Pendant 3 ans, il ne manque pas de souligner auprès des responsables politiques « la distorsion entre le discours et la réalité » mais aussi, d’engager le dialogue avec les autres acteurs de la société. Il prend ainsi rendez-vous en janvier 1980 avec Jacques Hamelin, président de l’Union nationale des Fédérations départementales des Chasseurs (UNFDC). Au terme de cet échange, les deux hommes conviennent d’agir « ensemble pour arrêter la détérioration des habitats nécessaires à la faune sauvage, voire à les recréer quand cela est possible ». Cela se traduit par plusieurs actions conjointes, notamment en faveur du Marais poitevin en 1984.

Pour de simples raisons diplomatiques, il prend un peu de recul associatif, afin de solidifier son engagement professionnel, et conséquemment sa contribution à la protection de la nature. Mais il reprend du service quelques années plus tard, au sein des comités scientifiques du WWF France et de la Fondation du Banc d’Arguin en Mauritanie, puis assure la présidence du Comité Français de l’IUCN.
Jean-Claude n’aura donc de cesse d’expliquer autour de lui les enjeux sociétaux liés à l’évolution des milieux naturels et des services écosystémiques associés, ce qui lui vaudra plusieurs distinctions académiques et la Légion d’honneur.

Le Professeur Jean-Claude Lefeuvre a marqué de son empreinte plusieurs générations de militantes et militants de la protection de la nature, par son humanité et son sens de la transmission des savoirs et des valeurs de la nature. Il entre sans conteste au Panthéon de l’écologie fondamentale et appliquée.

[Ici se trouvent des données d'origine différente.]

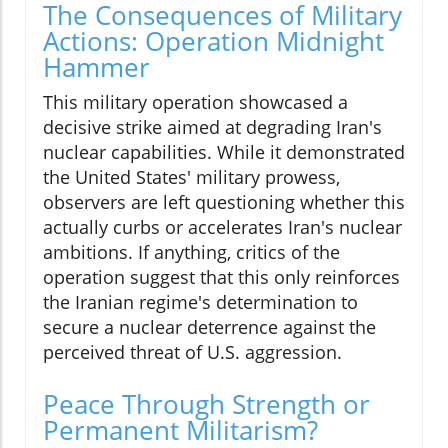
The Consequences of Military
Actions: Operation Midnight
Hammer
This military operation showcased a
decisive strike aimed at degrading Iran's
nuclear capabilities. While it demonstrated
the United States' military prowess,
observers are left questioning whether this
actually curbs or accelerates Iran's nuclear
ambitions. If anything, critics of the
operation suggest that this only reinforces
the Iranian regime's determination to
secure a nuclear deterrence against the
perceived threat of U.S. aggression.
Peace Through Strength or
Permanent Militarism?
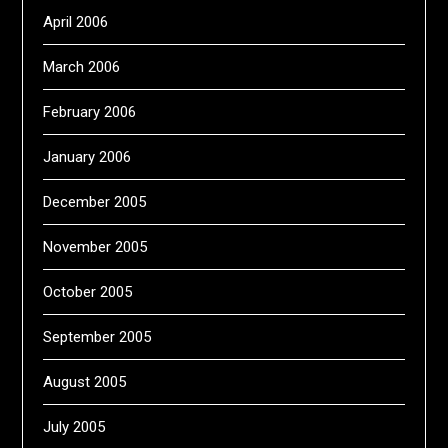
April 2006
March 2006
February 2006
January 2006
December 2005
November 2005
October 2005
September 2005
August 2005
July 2005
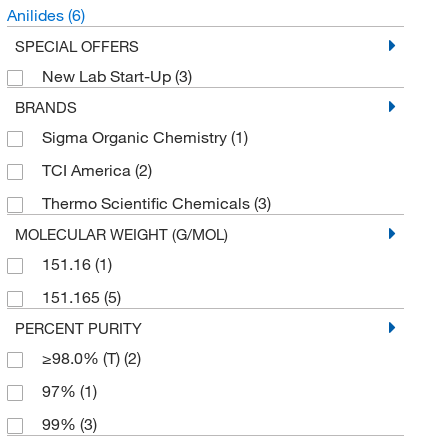
Anilides
(6)
SPECIAL OFFERS
New Lab Start-Up
(3)
BRANDS
Sigma Organic Chemistry
(1)
TCI America
(2)
Thermo Scientific Chemicals
(3)
MOLECULAR WEIGHT (G/MOL)
151.16
(1)
151.165
(5)
PERCENT PURITY
≥98.0% (T)
(2)
97%
(1)
99%
(3)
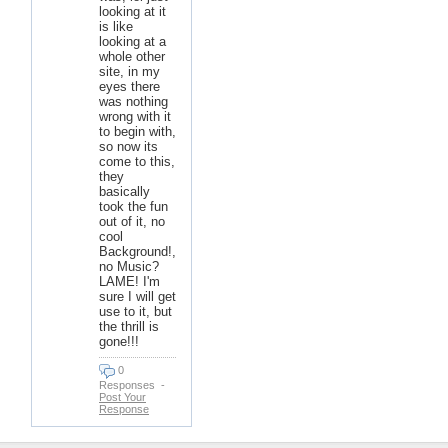
looking at it
is like
looking at a
whole other
site, in my
eyes there
was nothing
wrong with it
to begin with,
so now its
come to this,
they
basically
took the fun
out of it, no
cool
Background!,
no Music?
LAME! I'm
sure I will get
use to it, but
the thrill is
gone!!!
0
Responses
-
Post Your
Response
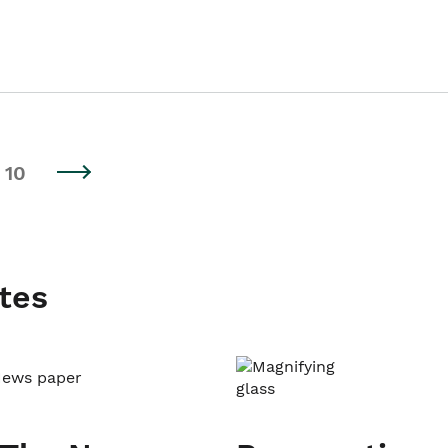
10
tes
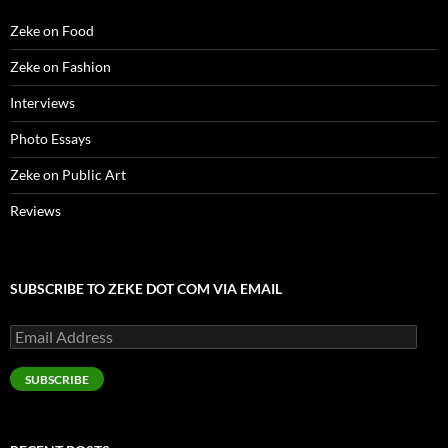
w
)
Zeke on Food
Zeke on Fashion
Interviews
Photo Essays
Zeke on Public Art
Reviews
SUBSCRIBE TO ZEKE DOT COM VIA EMAIL
Email
Address
SUBSCRIBE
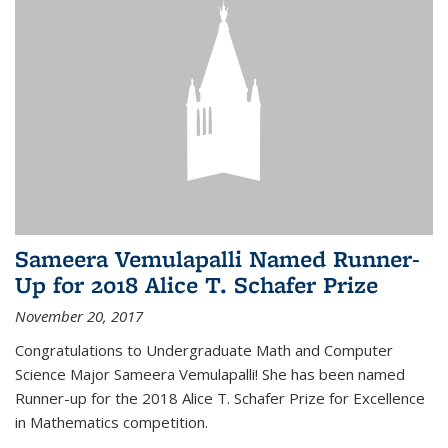
Sameera Vemulapalli Named Runner-
Up for 2018 Alice T. Schafer Prize
November 20, 2017
Congratulations to Undergraduate Math and Computer
Science Major Sameera Vemulapalli! She has been named
Runner-up for the 2018 Alice T. Schafer Prize for Excellence
in Mathematics competition.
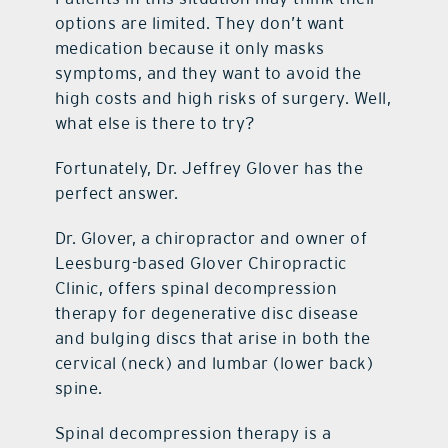
options are limited. They don’t want
medication because it only masks
symptoms, and they want to avoid the
high costs and high risks of surgery. Well,
what else is there to try?
Fortunately, Dr. Jeffrey Glover has the
perfect answer.
Dr. Glover, a chiropractor and owner of
Leesburg-based Glover Chiropractic
Clinic, offers spinal decompression
therapy for degenerative disc disease
and bulging discs that arise in both the
cervical (neck) and lumbar (lower back)
spine.
Spinal decompression therapy is a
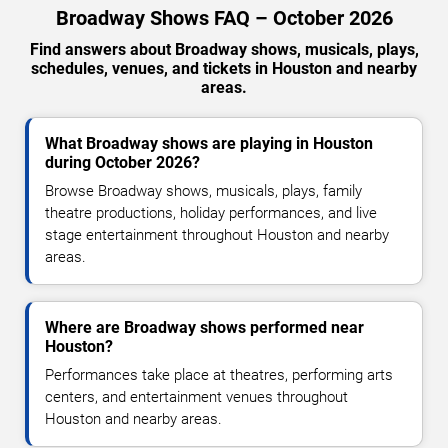
Broadway Shows FAQ – October 2026
Find answers about Broadway shows, musicals, plays,
schedules, venues, and tickets in Houston and nearby
areas.
What Broadway shows are playing in Houston
during October 2026?
Browse Broadway shows, musicals, plays, family
theatre productions, holiday performances, and live
stage entertainment throughout Houston and nearby
areas.
Where are Broadway shows performed near
Houston?
Performances take place at theatres, performing arts
centers, and entertainment venues throughout
Houston and nearby areas.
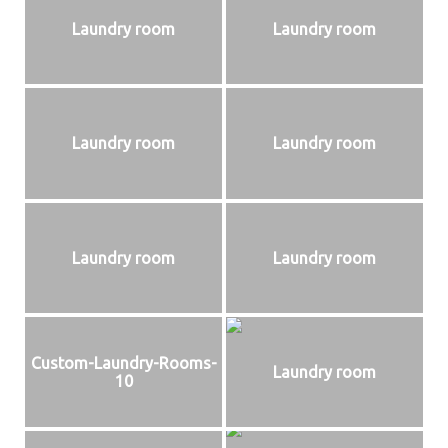
Laundry room
Laundry room
Laundry room
Laundry room
Laundry room
Laundry room
Custom-Laundry-Rooms-
Laundry room
10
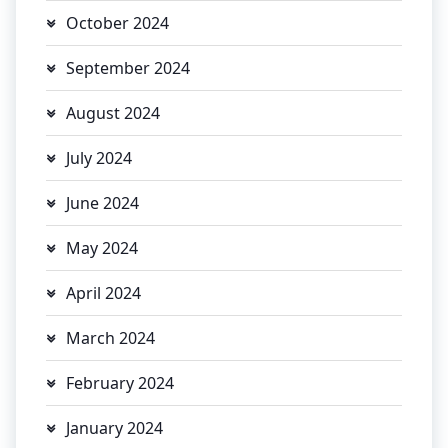
October 2024
September 2024
August 2024
July 2024
June 2024
May 2024
April 2024
March 2024
February 2024
January 2024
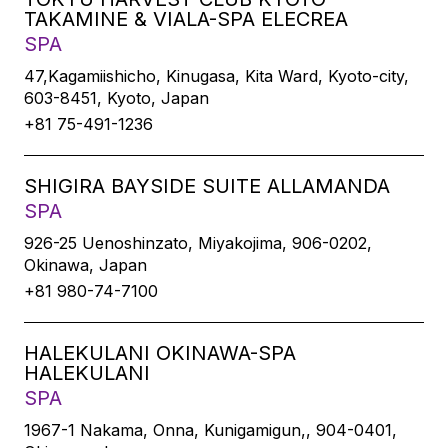
TAKAMINE & VIALA-SPA ELECREA
SPA
47,Kagamiishicho, Kinugasa, Kita Ward, Kyoto-city,
603-8451, Kyoto, Japan
+81 75-491-1236
SHIGIRA BAYSIDE SUITE ALLAMANDA
SPA
926-25 Uenoshinzato, Miyakojima, 906-0202,
Okinawa, Japan
+81 980-74-7100
HALEKULANI OKINAWA-SPA
HALEKULANI
SPA
1967-1 Nakama, Onna, Kunigamigun,, 904-0401,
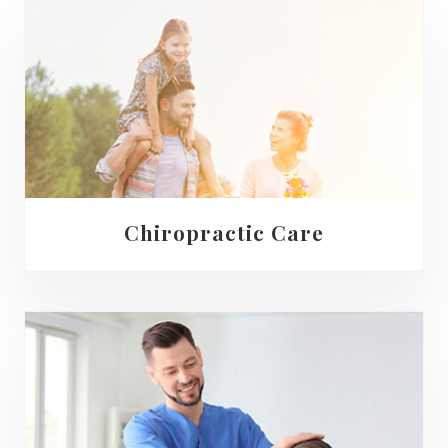
Chiropractic Care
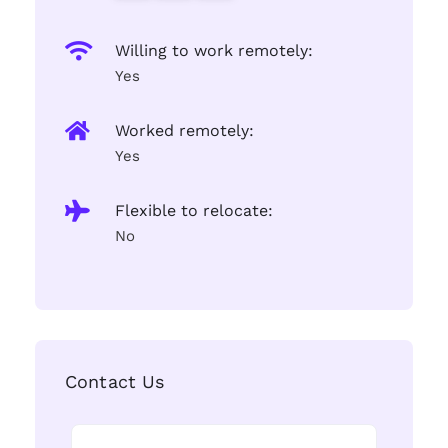
Willing to work remotely:
Yes
Worked remotely:
Yes
Flexible to relocate:
No
Contact Us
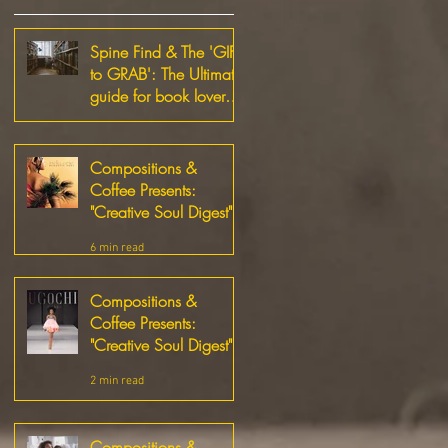
Spine Find & The 'GIFT
to GRAB': The Ultimate
guide for book lovers
and Small Business
1 min read
Supporters!
Compositions &
Coffee Presents:
"Creative Soul Digest"
6 min read
Compositions &
Coffee Presents:
"Creative Soul Digest"
2 min read
Compositions &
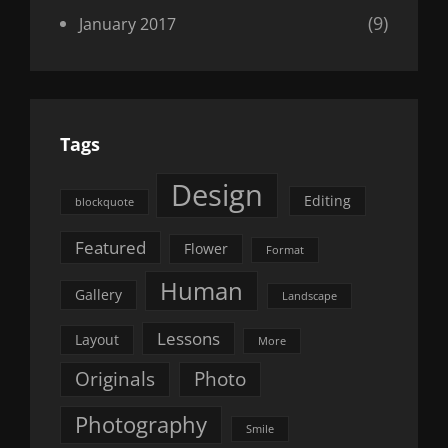
(9)
January 2017
Tags
Design
Editing
blockquote
Featured
Flower
Format
Human
Gallery
Landscape
Lessons
Layout
More
Originals
Photo
Photography
Smile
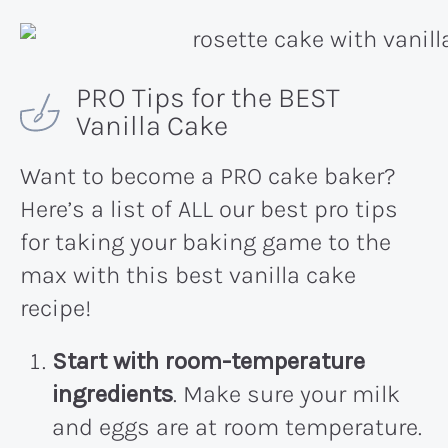
PRO Tips for the BEST
Vanilla Cake
Want to become a PRO cake baker?
Here’s a list of ALL our best pro tips
for taking your baking game to the
max with this best vanilla cake
recipe!
Start with room-temperature
ingredients
. Make sure your milk
and eggs are at room temperature.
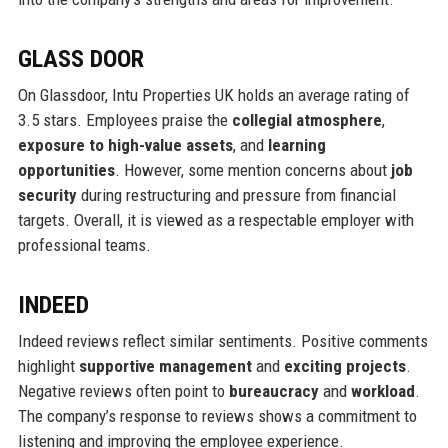
GLASS DOOR
On Glassdoor, Intu Properties UK holds an average rating of
3.5 stars. Employees praise the
collegial atmosphere
,
exposure to high-value assets
, and
learning
opportunities
. However, some mention concerns about
job
security
during restructuring and pressure from financial
targets. Overall, it is viewed as a respectable employer with
professional teams.
INDEED
Indeed reviews reflect similar sentiments. Positive comments
highlight
supportive management
and
exciting projects
.
Negative reviews often point to
bureaucracy
and
workload
.
The company’s response to reviews shows a commitment to
listening and improving the employee experience.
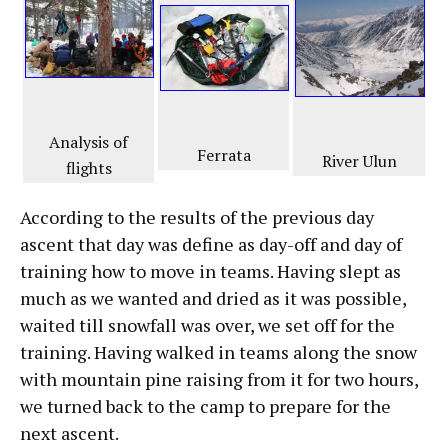
Analysis of
Ferrata
River Ulun
flights
According to the results of the previous day
ascent that day was define as day-off and day of
training how to move in teams. Having slept as
much as we wanted and dried as it was possible,
waited till snowfall was over, we set off for the
training. Having walked in teams along the snow
with mountain pine raising from it for two hours,
we turned back to the camp to prepare for the
next ascent.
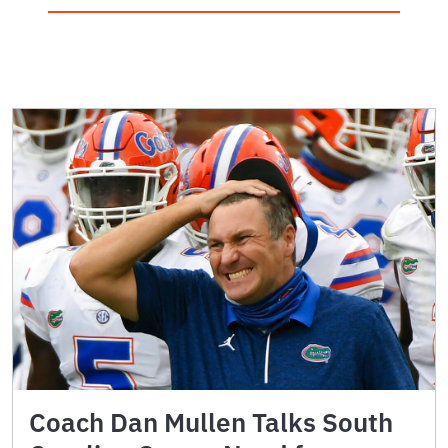
Coach Dan Mullen Talks South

Jean-David Abel, pilote du réseau biodiversité de FNE, souligne que : « Deux choses sont pour moi marquantes dans la trajectoire de Jean-Claude Lefeuvre. D’abord comment il s’est toujours efforcé de relier recherche et action concrète, et comment il a su prendre la parole et porter des plaidoyers exigeants à des moments où la plus grande partie de la recherche française restait dans les labos ou les publications, estimant que l’apport des données et diagnostics scientifiques suffirait à modifier les politiques publiques ; lui a analysé le poids et les méthodes d’action des lobbies et n’a pas hésité à intervenir, en tant que scientifique, dans l’espace public. Ensuite la manière dont il a puissamment contribué à impulser l’essor du mouvement associatif de protection de la nature, régionalement et nationalement, convaincu qu’il était du rôle de la société civile pour promouvoir le respect du vivant ».

Pour Antoine Gatet, président de FNE : « Près de 50 ans après le passage de Jean-Claude à la présidence de FNE, son génie tutélaire a profondément marqué plusieurs générations de militantes et militants associatifs du mouvement. Son rapport sur la chasse était un exemple de recherche rigoureuse et militante pour le jeune juriste en droit de l’environnement que j’étais en 1999, et c’est avec beaucoup d’émotion que j’ai eu la chance de travailler à ses côtés au CNPN. Il continuera à faire partie intégrante de l’identité de FNE, comme symbole du trait d’union qui unit la recherche scientifique naturaliste et l’action politique militante au service du vivant et du futur ».